:: Text section ::

This past Saturday I went to the bank to exchange some money for our trip. On the way into the bank there was a man standing in the corner out on the steps of the bank. He smiled at me and said “Well, winter has finally come!” I responded with “Yes, it sure has”. He looked at me and said “It’s cold out here.”
I smiled, said, “yes” and went into the bank. While I was waiting in line I watched him. He would walk into the foyer of the bank…sit down for a few minutes to warm up and then go back outside. I watched the people leaving the bank and noticed that everybody was going out a different door just to avoid talking to him.
Why? They didn’t want to feel uncomfortable or maybe give him money. That would be my guess.
I continued to watch as I was getting closer and closer to the front of the line. I noticed that he was wearing Nike shoes…a pretty warm jacket and a nice warm hat. I thought to myself “this guy can’t be too far off in the financial situation if he is wearing Nikes.”
The line progressed and soon I was up close enough that I could hear people talking to the tellers. This couple (a man and a woman) went up and they started talking to the teller about the man out on the step. The woman was saying something about how she was at the ATM and she was nervous that he was out there…and then the guy said “people like him shouldn’t even be allowed on the steps.”
Seriously. That’s what he said.
“People like him.”
I thought to myself “what makes this guy any better than that guy out there?” He’s not wearing fancy clothes, didn’t look like he was driving a fancy car….and his wife didn’t have anything fancy on either. The only thing that seperated this couple from the man out on the steps was the door to the bank. Seriously. The couple didn’t know the man’s background. They didn’t know what he was going through. Maybe his kid has cancer, maybe his wife left him and took all his money. Maybe he had to declare bankruptcy when he lost his job. Maybe he lost his house….maybe he’s depressed and can’t find a way out of his financial mess. Or maybe, he was just somebody trying to get somewhere and his car broke down and he didn’t have any money.

:::
:: Data under study ::

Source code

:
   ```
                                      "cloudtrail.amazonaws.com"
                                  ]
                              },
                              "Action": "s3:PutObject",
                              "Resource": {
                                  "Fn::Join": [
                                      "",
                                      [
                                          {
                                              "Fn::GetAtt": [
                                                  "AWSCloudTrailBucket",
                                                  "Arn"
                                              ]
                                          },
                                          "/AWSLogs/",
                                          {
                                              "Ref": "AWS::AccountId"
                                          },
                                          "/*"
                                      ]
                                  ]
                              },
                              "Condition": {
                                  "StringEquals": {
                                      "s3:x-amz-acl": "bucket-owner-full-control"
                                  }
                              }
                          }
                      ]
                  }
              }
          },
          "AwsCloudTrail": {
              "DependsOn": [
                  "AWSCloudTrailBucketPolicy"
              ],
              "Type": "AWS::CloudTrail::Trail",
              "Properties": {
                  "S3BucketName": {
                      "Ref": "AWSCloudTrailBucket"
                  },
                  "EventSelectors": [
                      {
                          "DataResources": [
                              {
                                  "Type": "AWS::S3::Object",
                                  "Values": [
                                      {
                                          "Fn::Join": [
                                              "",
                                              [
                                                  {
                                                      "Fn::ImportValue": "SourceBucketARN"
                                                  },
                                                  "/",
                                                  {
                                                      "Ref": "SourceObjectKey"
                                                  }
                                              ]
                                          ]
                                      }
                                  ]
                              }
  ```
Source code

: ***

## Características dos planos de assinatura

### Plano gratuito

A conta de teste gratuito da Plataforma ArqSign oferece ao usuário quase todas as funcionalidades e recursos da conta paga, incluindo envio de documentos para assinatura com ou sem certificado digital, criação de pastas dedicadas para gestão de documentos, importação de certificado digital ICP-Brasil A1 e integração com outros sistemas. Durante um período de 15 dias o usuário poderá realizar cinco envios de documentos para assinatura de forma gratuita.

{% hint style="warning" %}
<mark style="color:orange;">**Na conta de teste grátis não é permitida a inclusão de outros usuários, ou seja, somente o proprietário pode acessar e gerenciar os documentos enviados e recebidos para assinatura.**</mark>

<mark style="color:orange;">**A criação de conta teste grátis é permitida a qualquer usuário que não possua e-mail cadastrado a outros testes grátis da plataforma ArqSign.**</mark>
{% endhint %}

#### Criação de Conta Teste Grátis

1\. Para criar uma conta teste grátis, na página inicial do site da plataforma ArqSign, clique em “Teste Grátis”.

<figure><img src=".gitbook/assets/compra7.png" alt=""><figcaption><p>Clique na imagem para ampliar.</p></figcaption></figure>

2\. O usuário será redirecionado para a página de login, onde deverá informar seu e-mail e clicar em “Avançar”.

:::

:: Work to be completed ::
Write out the complete passage about the man on the bank steps word for word, keeping every sentence and paragraph in its original order.

:: Exercise output ::
This past Saturday I went to the bank to exchange some money for our trip. On the way into the bank there was a man standing in the corner out on the steps of the bank. He smiled at me and said “Well, winter has finally come!” I responded with “Yes, it sure has”. He looked at me and said “It’s cold out here.”
I smiled, said, “yes” and went into the bank. While I was waiting in line I watched him. He would walk into the foyer of the bank…sit down for a few minutes to warm up and then go back outside. I watched the people leaving the bank and noticed that everybody was going out a different door just to avoid talking to him.
Why? They didn’t want to feel uncomfortable or maybe give him money. That would be my guess.
I continued to watch as I was getting closer and closer to the front of the line. I noticed that he was wearing Nike shoes…a pretty warm jacket and a nice warm hat. I thought to myself “this guy can’t be too far off in the financial situation if he is wearing Nikes.”
The line progressed and soon I was up close enough that I could hear people talking to the tellers. This couple (a man and a woman) went up and they started talking to the teller about the man out on the step. The woman was saying something about how she was at the ATM and she was nervous that he was out there…and then the guy said “people like him shouldn’t even be allowed on the steps.”
Seriously. That’s what he said.
“People like him.”
I thought to myself “what makes this guy any better than that guy out there?” He’s not wearing fancy clothes, didn’t look like he was driving a fancy car….and his wife didn’t have anything fancy on either. The only thing that seperated this couple from the man out on the steps was the door to the bank. Seriously. The couple didn’t know the man’s background. They didn’t know what he was going through. Maybe his kid has cancer, maybe his wife left him and took all his money. Maybe he had to declare bankruptcy when he lost his job. Maybe he lost his house….maybe he’s depressed and can’t find a way out of his financial mess. Or maybe, he was just somebody trying to get somewhere and his car broke down and he didn’t have any money.